EXERCISE OBJECTIVE ▸ The entries should be given again so that each one matches the original exactly.

SUPPLIED MATERIAL ▸
- - - -
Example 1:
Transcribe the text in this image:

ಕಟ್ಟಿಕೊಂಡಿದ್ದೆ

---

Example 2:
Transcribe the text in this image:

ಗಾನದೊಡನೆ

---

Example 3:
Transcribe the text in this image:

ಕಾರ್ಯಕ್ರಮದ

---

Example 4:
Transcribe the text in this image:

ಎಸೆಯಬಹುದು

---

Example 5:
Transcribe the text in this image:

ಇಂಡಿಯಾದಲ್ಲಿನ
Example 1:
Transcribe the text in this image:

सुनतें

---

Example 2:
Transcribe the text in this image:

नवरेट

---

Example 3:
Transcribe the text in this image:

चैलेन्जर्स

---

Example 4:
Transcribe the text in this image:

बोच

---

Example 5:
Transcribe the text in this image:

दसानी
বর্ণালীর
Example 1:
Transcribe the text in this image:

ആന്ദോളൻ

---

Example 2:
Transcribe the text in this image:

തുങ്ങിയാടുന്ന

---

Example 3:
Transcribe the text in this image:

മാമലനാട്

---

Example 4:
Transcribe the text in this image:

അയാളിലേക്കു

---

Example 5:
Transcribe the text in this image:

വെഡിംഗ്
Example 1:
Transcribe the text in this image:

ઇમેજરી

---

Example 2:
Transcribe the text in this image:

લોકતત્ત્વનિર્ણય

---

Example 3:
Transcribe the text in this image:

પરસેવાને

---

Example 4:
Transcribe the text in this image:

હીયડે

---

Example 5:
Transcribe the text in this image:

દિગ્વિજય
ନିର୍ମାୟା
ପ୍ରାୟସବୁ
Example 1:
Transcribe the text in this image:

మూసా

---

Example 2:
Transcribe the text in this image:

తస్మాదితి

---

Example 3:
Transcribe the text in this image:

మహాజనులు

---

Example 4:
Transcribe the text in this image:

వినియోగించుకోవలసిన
- - - -
OUTPUT ▸
Example 1:
Transcribe the text in this image:

ಕಟ್ಟಿಕೊಂಡಿದ್ದೆ

---

Example 2:
Transcribe the text in this image:

ಗಾನದೊಡನೆ

---

Example 3:
Transcribe the text in this image:

ಕಾರ್ಯಕ್ರಮದ

---

Example 4:
Transcribe the text in this image:

ಎಸೆಯಬಹುದು

---

Example 5:
Transcribe the text in this image:

ಇಂಡಿಯಾದಲ್ಲಿನ
Example 1:
Transcribe the text in this image:

सुनतें

---

Example 2:
Transcribe the text in this image:

नवरेट

---

Example 3:
Transcribe the text in this image:

चैलेन्जर्स

---

Example 4:
Transcribe the text in this image:

बोच

---

Example 5:
Transcribe the text in this image:

दसानी
বর্ণালীর
Example 1:
Transcribe the text in this image:

ആന്ദോളൻ

---

Example 2:
Transcribe the text in this image:

തുങ്ങിയാടുന്ന

---

Example 3:
Transcribe the text in this image:

മാമലനാട്

---

Example 4:
Transcribe the text in this image:

അയാളിലേക്കു

---

Example 5:
Transcribe the text in this image:

വെഡിംഗ്
Example 1:
Transcribe the text in this image:

ઇમેજરી

---

Example 2:
Transcribe the text in this image:

લોકતત્ત્વનિર્ણય

---

Example 3:
Transcribe the text in this image:

પરસેવાને

---

Example 4:
Transcribe the text in this image:

હીયડે

---

Example 5:
Transcribe the text in this image:

દિગ્વિજય
ନିର୍ମାୟା
ପ୍ରାୟସବୁ
Example 1:
Transcribe the text in this image:

మూసా

---

Example 2:
Transcribe the text in this image:

తస్మాదితి

---

Example 3:
Transcribe the text in this image:

మహాజనులు

---

Example 4:
Transcribe the text in this image:

వినియోగించుకోవలసిన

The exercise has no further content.